Question 49. A student nurse is learning about the appropriate use of touch when communicating with clients diagnosed with psychiatric disorders. Which statement by the instructor best provides information about this aspect of therapeutic communication?
A). “Touch carries a different meaning for different individuals.”.
B). “Touch is often used when deescalating volatile client situations.”.
C). “Touch is used to convey interest and warmth.”.
D). “Touch is best combined with empathy when dealing with anxious clients.”.

Question 49 Answer: A). “Touch carries a different meaning for different individuals.”.
Question 49 Explanation: Touch can elicit both negative and positive reactions, depending on the people involved and the circumstances of the interaction.

Question 50. A patient experiencing disturbed thought processes believes that his food is being poisoned. Which communication technique should the use to encourage the patient to eat?
A). Using open-ended questions and silence.
B). Sharing personal preference regarding food choices.
C). Documenting reasons why the patient does not want to eat.
D). Offering opinions about the necessity of adequate nutrition.
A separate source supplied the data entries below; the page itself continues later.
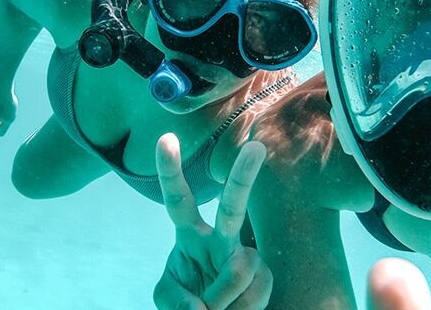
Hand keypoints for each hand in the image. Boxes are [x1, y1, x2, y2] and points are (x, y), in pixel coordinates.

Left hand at [154, 133, 272, 309]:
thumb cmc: (188, 301)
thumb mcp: (168, 297)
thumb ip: (175, 301)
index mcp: (189, 234)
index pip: (179, 199)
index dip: (171, 170)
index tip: (166, 138)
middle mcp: (220, 238)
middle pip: (231, 206)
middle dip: (243, 177)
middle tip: (257, 148)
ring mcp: (245, 256)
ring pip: (239, 271)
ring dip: (221, 301)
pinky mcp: (264, 276)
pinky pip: (253, 293)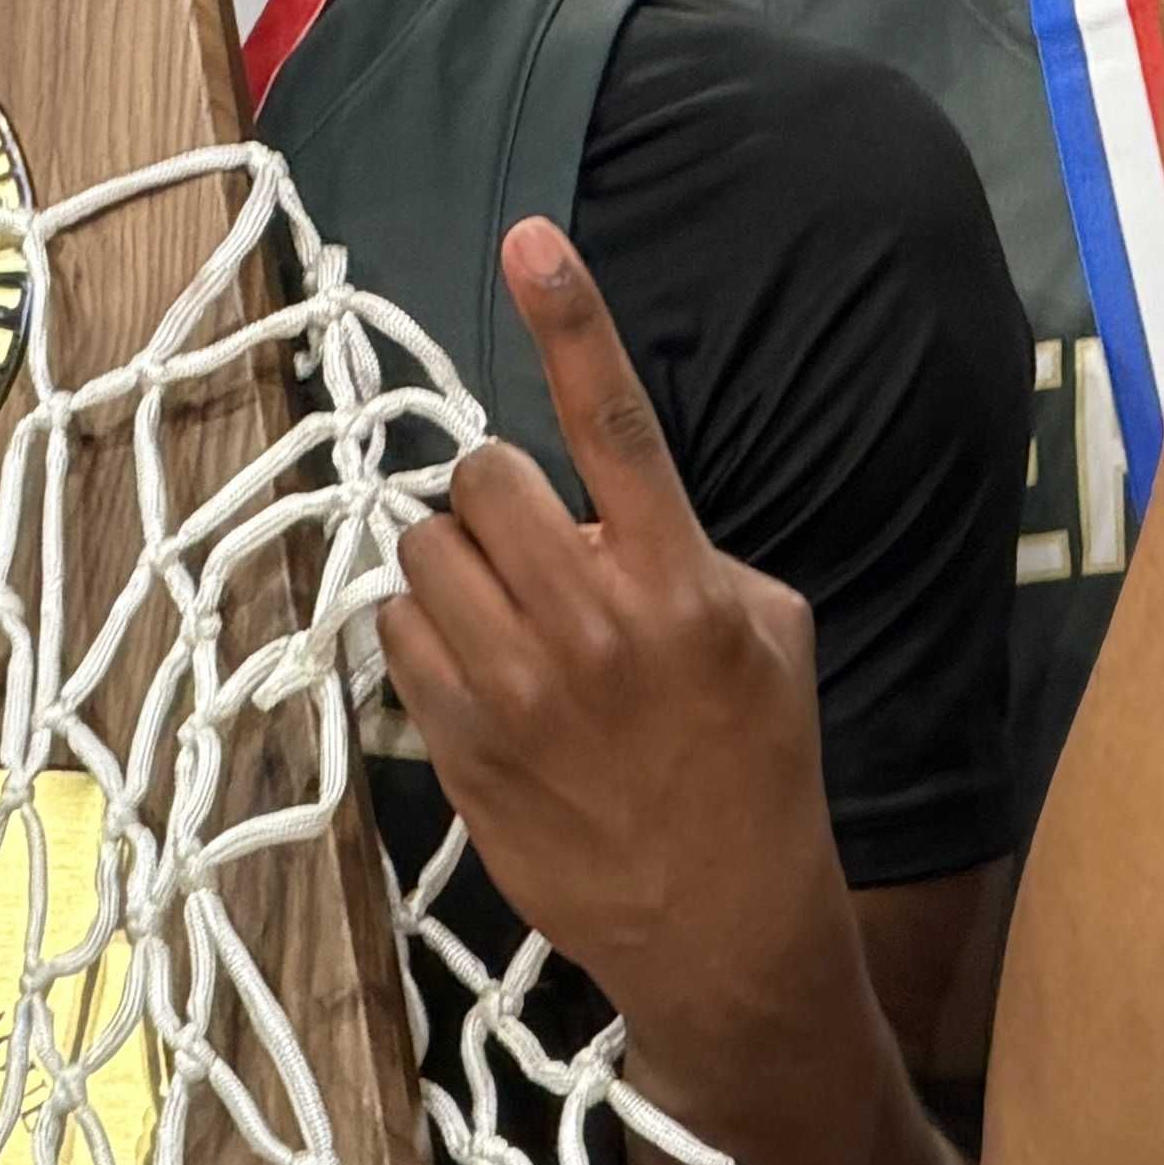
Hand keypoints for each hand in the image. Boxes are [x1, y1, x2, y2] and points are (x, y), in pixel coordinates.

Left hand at [374, 223, 842, 1029]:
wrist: (720, 925)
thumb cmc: (753, 766)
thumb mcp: (768, 636)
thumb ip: (688, 550)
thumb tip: (604, 508)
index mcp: (679, 581)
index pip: (616, 422)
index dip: (571, 318)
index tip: (530, 239)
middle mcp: (590, 620)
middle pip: (481, 477)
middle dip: (497, 500)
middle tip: (532, 551)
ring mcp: (512, 684)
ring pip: (422, 550)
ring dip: (454, 567)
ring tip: (506, 619)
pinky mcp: (456, 740)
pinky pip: (395, 630)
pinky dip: (426, 635)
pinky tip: (480, 675)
Question 50 Answer: A). Using open-ended questions and silence.
Question 50 Explanation: Open-ended questions and silence are strategies use to encourage patients to discuss their problems. Sharing personal food preferences is not a patient-centered intervention. The remaining options are not helpful to the patient because they do not encourage the patient to express feelings. The nurse should not offer opinions and should encourage the patient to identify the reasons for the behavior.